The submit call returns the job fields immediately. In the QA run, the submitted job later completed and downloaded with this final summary:

1{
2 "id": "Mu1opxXnpIIpwMhwFl8v",
3 "status": "completed",
4 "polls": ["pending", "pending", "pending", "pending", "completed"],
5 "output_path": "reference-video.mp4",
6 "bytes": 2020562
7}

Step 3: Add more references when consistency matters

Some models can use multiple reference images.
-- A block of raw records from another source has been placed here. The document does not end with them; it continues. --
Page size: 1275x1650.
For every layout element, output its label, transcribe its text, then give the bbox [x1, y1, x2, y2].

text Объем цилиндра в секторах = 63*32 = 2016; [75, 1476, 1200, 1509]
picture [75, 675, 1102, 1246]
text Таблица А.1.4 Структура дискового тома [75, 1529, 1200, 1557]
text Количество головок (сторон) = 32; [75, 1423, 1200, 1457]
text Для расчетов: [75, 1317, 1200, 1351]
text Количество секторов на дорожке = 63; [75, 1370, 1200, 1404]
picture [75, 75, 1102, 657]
Before doing this in production, check the current docs or model description for the selected model, then start with the smallest number of references that gives you enough consistency.

1const characterSideUrl = process.env.CHARACTER_SIDE_URL;
2const styleReferenceUrl = process.env.STYLE_REFERENCE_URL;
3
4if (!characterSideUrl || !styleReferenceUrl) {
5 throw new Error("Set CHARACTER_SIDE_URL and STYLE_REFERENCE_URL first.");
6}
7
8const inputReferences = [
9 {
10 type: "image_url",
11 image_url: { url: referenceImageUrl },
12 },
13 {
14 type: "image_url",
15 image_url: { url: characterSideUrl },
16 },
17 {
18 type: "image_url",
19 image_url: { url: styleReferenceUrl },
20 },
21];

Then set input_references in the request body to inputReferences.
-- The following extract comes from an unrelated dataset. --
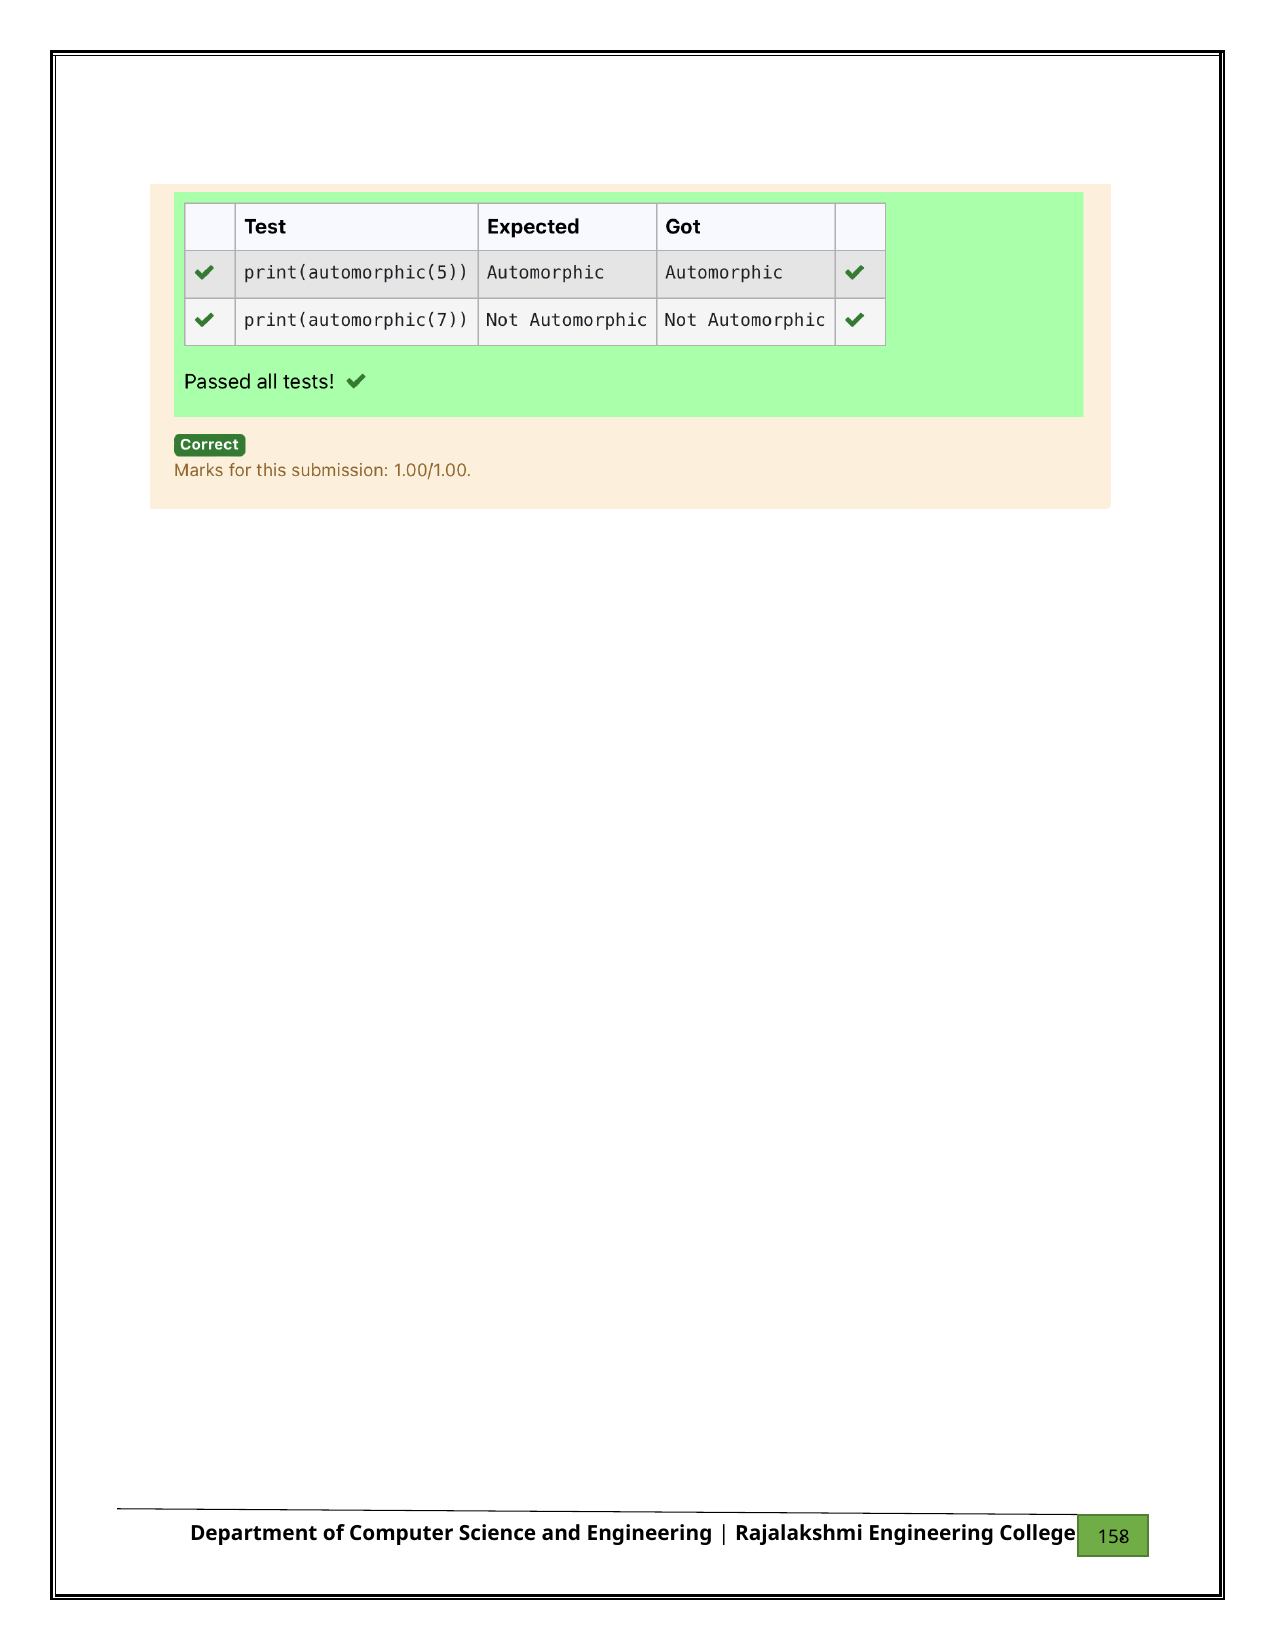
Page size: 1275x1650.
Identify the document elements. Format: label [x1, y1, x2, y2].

picture [150, 184, 1125, 509]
Request shape for the optional multi-reference path:

1[
2 {
3 "type": "image_url",
4 "image_url": { "url": "https://your-domain.example/character-front.jpg" }
5 },
6 {
7 "type": "image_url",
8 "image_url": { "url": "https://your-domain.example/character-side.jpg" }
9 },
10 {
11 "type": "image_url",
12 "image_url": { "url": "https://your-domain.example/style-reference.jpg" }
13 }
14]

Step 4: Poll and download

After submission, poll from a server route, worker, or job runner instead of the browser. Keep the flow explicit: poll with a limit, stop on terminal failure, then download the completed video.

Example polling and download helper:

1import { writeFile } from "node:fs/promises";
2
3async function waitForVideo(job) {
4 let current = job;
5
6 for (let attempt = 1; attempt <= 60; attempt += 1) {
7 if (current.status === "completed") {
8 return current;
9 }
10
11 if (current.status === "failed") {
12 throw new Error(current.error ?? "Video generation failed.");
13 }
14
15 if (["cancelled", "expired"].includes(current.status)) {
16 throw new Error(current.error ?? `Video generation ${current.status}.`);
17 }
18
19 await new Promise((resolve) => setTimeout(resolve, 30_000));
20
21 if (!current.polling_url) {
22 throw new Error("Video job did not include a polling_url.");
23 }
24
25 const pollingUrl = new URL(current.polling_url, "https://openrouter.ai");
26 const response = await fetch(pollingUrl, {
27 headers: {
28 Authorization: `Bearer ${apiKey}`,
29 },
30 });
31
32 if (!response.ok) {
33 throw new Error(await response.text());
34 }
35
36 current = await response.json();
37 }
38
39 throw new Error("Video generation did not complete after 60 attempts.");
40}
41
42async function downloadVideo(job) {
43 const videoUrl =
44 job.unsigned_urls?.[0] ??
45 `https://openrouter.ai/api/v1/videos/${job.id}/content?index=0`;
46
47 const response = await fetch(videoUrl, {
48 headers: videoUrl.startsWith("https://openrouter.ai/api/")
49 ? { Authorization: `Bearer ${apiKey}` }
50 : undefined,
51 });
52
53 if (!response.ok) {
54 throw new Error(await response.text());
55 }
56
57 return Buffer.from(await response.arrayBuffer());
58}
59
60const completedJob = await waitForVideo(job);
61const videoBuffer = await downloadVideo(completedJob);
62await writeFile("reference-video.mp4", videoBuffer);
63console.log("Saved reference-video.mp4");

The QA run saved the finished video after polling completed:

Saved reference-video.mp4

Check your work

The output should borrow subject, style, or identity cues from the reference images while still following the generated scene described in the prompt. The implementation should produce a playable MP4 from the completed job.